In sermons and speeches, Pope Francis repeatedly denounced the world’s growing obsession with material wealth, in a stark message to Koreans and other Asians who have grown “outwardly affluent” but inwardly more insecure and lost.
In what many Koreans saw as surprisingly accurate references to their problems, the pontiff warned against “a cancer” of despair and “the culture of death” growing in many affluent societies in his first sermon to his flock in Korea on Friday.
Beatifying the 124 Korean martyrs the next day, the pope asked, “For what, if anything, would we be willing to die for?”
To ascetics, he sounded more stern, saying, “The hypocrisy of those consecrated men and women who profess vows of poverty, yet live like the rich, wounds the souls of the faithful and harms the Church.”
A denunciation of material wealth and a need for the Catholic Church to focus on the poor has been front and center of the Argentine-born cleric’s papacy.
But, delivered on his first papal visit to Asia, where financial status is seen as a key barometer of one’s success, the message seems to resonate with more people.
The messages hit home with Koreans, in particular, as a growing number of them question the social consequences of their breakneck transformation from rags to riches.
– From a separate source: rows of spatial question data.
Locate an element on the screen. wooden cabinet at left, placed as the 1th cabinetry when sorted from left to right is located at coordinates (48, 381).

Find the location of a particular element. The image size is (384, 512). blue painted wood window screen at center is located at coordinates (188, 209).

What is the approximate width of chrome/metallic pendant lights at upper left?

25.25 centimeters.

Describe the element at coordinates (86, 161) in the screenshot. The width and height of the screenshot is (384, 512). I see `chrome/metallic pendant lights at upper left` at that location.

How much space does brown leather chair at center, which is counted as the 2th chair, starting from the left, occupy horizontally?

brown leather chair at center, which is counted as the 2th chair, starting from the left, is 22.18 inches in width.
Korea, which was one of the poorest countries in the world after the Korean War, is now the world’s 14th-largest economy, but it grapples with a high suicide rate, a low birthrate, a widening income gap and low public trust in authority.
“I am not Catholic. But what the pope has said so far really resonates with me,” Park Sung-rae, an office workers, wrote on his Facebook, with a link to a news report on the pope’s sermon during a Mass at Daejeon World Cup Stadium.
There, the pontiff urged listeners to combat “the spirit of unbridled competition which generates selfishness and strife” and to “reject inhuman economic models which create new forms of poverty.”
He had similar messages for the hundreds of thousands of Koreans gathered for a Mass to beatify 124 Korean martyrs at Gwanghwamun Square in Seoul on Saturday.
He preached that the martyrs of the 18th and 19th countries teach today’s Catholics to live a life for others, not just for themselves.
“Their example has much to say to us who live in societies where, alongside immense wealth, dire poverty is silently growing; where the cry of the poor is seldom heeded; and where Christ continues to call out to us, asking us to love and serve him by tending to our brothers and sisters in need.”